------ STORED DATA ------

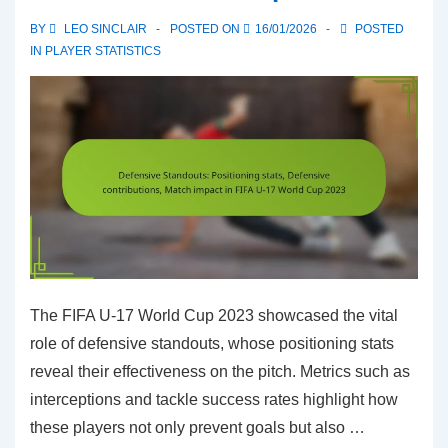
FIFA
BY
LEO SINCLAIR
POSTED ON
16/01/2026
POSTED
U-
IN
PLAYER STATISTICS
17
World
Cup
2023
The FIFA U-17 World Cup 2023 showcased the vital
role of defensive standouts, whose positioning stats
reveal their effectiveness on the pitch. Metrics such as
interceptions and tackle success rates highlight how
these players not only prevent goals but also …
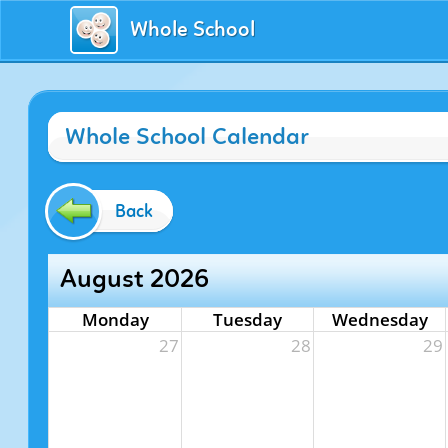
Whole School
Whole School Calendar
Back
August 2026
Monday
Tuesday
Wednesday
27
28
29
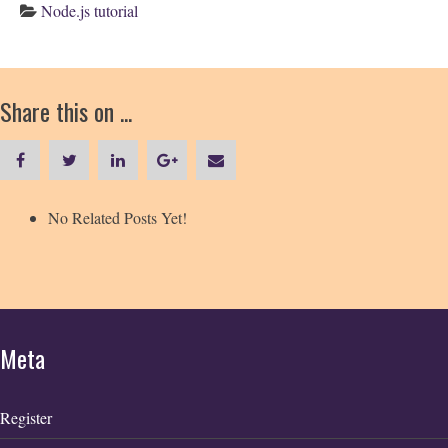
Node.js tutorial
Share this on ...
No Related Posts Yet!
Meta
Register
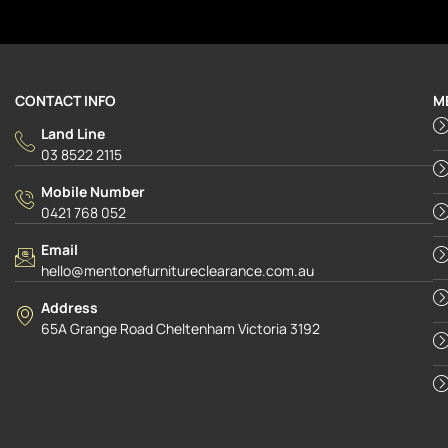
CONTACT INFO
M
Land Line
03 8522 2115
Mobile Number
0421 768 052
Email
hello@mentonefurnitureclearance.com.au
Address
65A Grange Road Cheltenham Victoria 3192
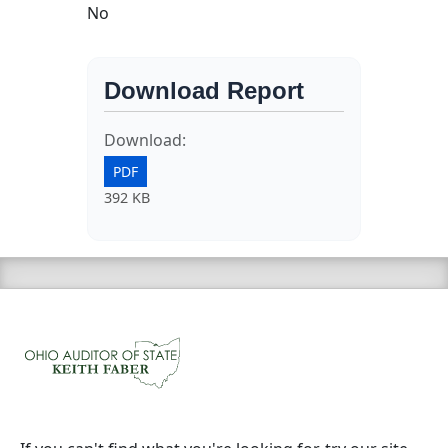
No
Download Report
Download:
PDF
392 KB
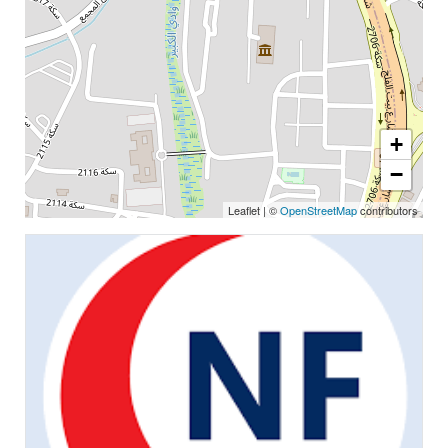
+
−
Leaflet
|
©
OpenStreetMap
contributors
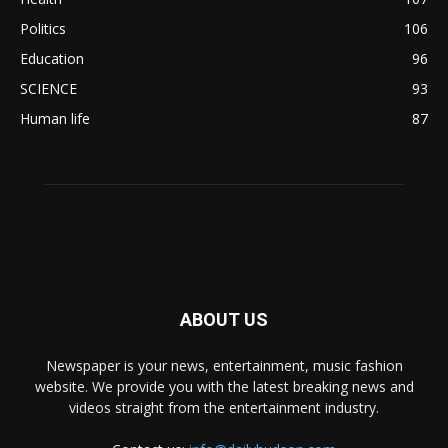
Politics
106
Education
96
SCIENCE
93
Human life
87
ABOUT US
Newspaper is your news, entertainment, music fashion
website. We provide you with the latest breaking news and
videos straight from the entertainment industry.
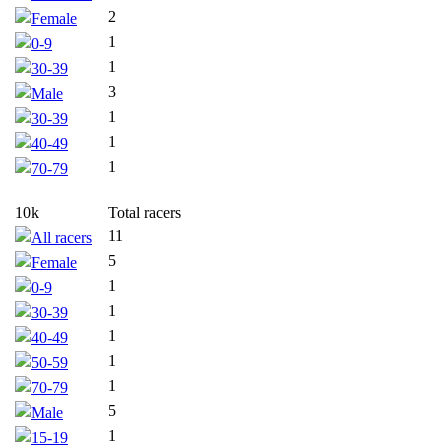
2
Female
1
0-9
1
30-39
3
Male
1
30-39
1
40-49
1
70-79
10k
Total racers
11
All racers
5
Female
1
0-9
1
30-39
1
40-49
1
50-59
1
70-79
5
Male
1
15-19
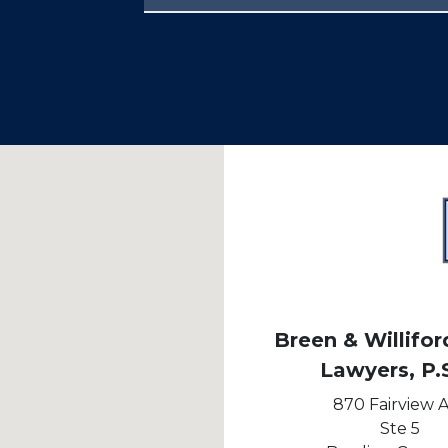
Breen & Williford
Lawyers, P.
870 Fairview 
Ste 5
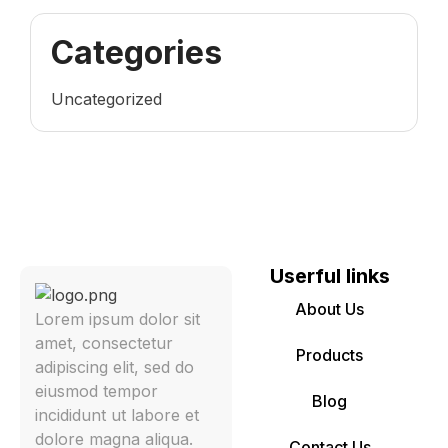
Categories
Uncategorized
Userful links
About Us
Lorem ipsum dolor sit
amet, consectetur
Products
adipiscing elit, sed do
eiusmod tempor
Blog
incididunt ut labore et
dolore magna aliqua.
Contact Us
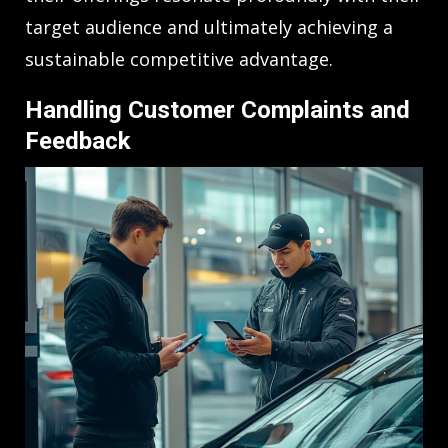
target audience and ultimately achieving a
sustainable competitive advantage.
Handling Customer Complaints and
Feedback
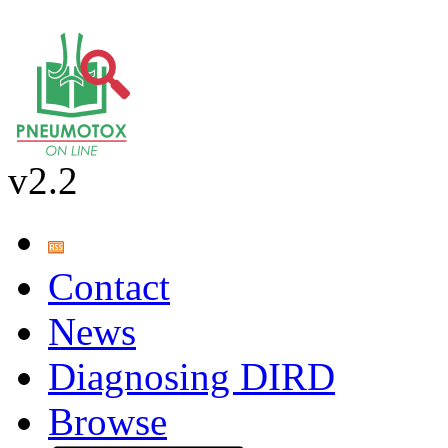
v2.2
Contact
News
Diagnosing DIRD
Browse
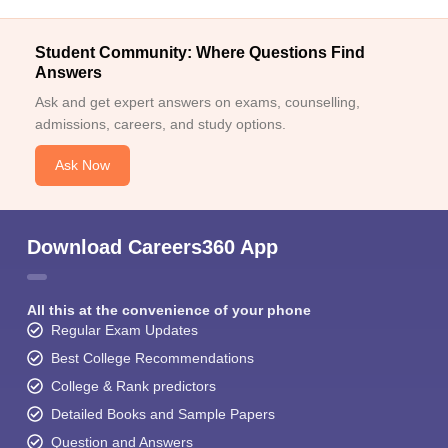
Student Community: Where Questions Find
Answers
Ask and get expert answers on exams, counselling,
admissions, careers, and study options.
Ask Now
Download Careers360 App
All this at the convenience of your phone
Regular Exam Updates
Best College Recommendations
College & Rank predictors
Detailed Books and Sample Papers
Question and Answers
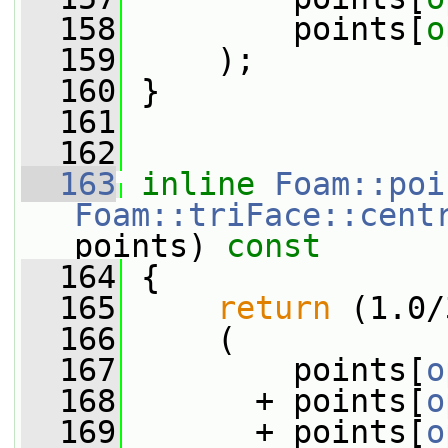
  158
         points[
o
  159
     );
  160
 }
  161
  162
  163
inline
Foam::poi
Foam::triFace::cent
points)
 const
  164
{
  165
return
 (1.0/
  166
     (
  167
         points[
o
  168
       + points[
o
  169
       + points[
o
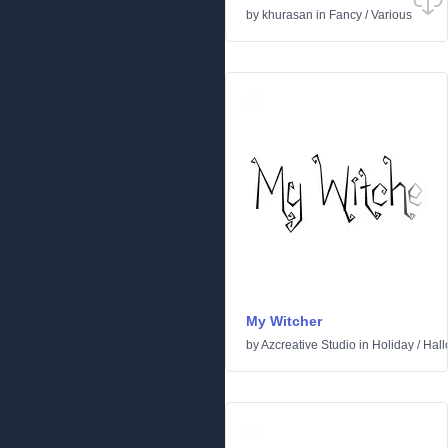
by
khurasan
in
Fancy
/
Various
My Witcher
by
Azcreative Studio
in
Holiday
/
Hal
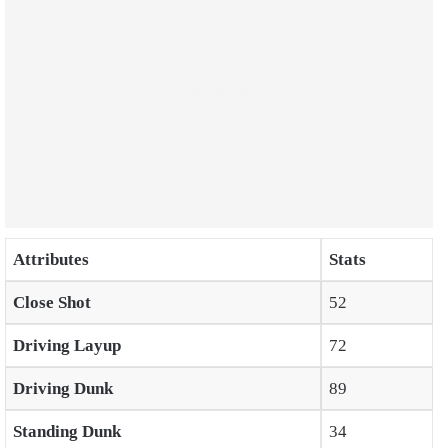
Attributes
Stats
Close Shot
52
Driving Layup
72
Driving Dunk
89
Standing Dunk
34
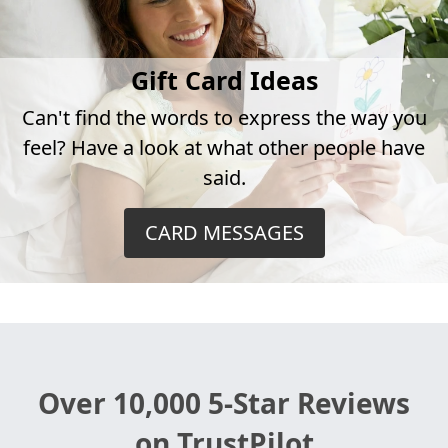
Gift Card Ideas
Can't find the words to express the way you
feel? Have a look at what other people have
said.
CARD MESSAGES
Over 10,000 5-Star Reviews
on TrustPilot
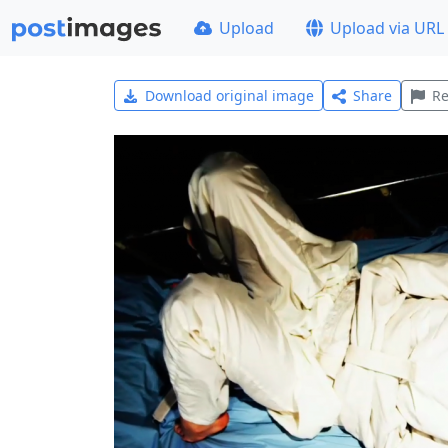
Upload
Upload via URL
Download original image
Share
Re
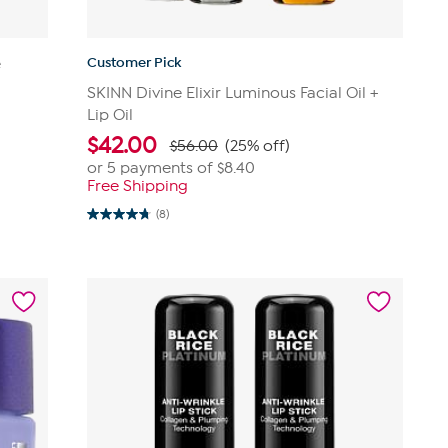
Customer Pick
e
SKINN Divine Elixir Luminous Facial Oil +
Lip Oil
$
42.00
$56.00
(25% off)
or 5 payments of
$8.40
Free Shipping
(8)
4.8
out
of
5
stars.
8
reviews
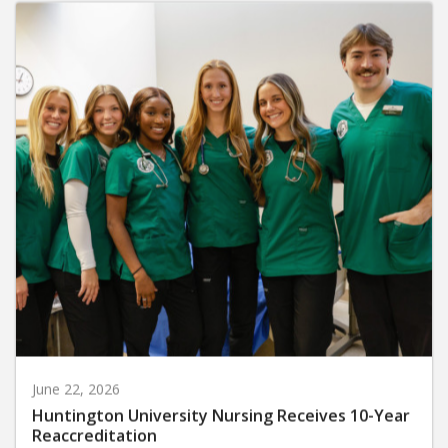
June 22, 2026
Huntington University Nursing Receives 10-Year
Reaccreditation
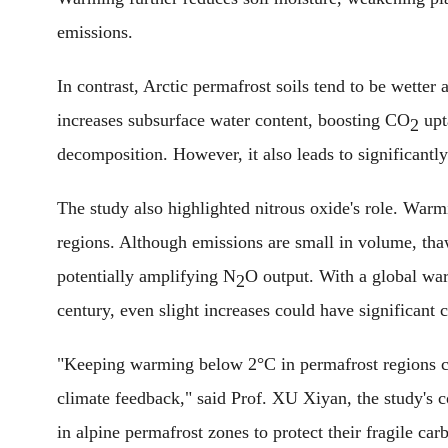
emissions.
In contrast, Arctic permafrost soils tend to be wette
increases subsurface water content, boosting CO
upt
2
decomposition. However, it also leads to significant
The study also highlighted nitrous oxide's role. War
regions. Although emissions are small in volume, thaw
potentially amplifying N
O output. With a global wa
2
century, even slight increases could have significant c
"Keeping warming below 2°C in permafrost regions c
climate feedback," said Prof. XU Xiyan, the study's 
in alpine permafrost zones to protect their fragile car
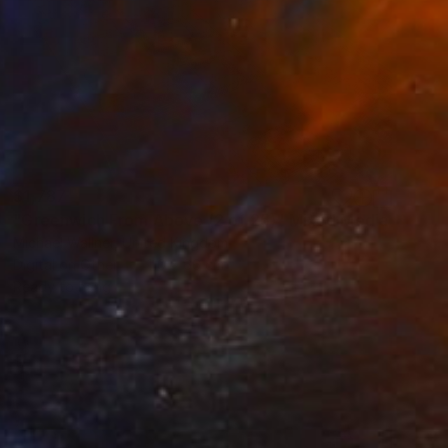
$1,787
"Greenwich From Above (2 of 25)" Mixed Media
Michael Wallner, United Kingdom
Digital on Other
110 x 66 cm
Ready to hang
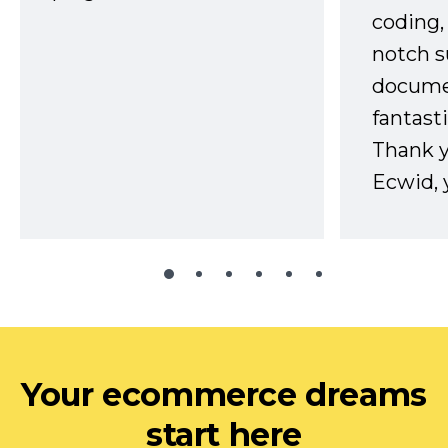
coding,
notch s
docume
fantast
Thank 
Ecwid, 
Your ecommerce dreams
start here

------

**WORK TO BE COMPLETED**:
Show the lines of the data that hold the word "increases".

**EXERCISE RESPONSE**:
increases subsurface water content, boosting CO
century, even slight increases could have significant c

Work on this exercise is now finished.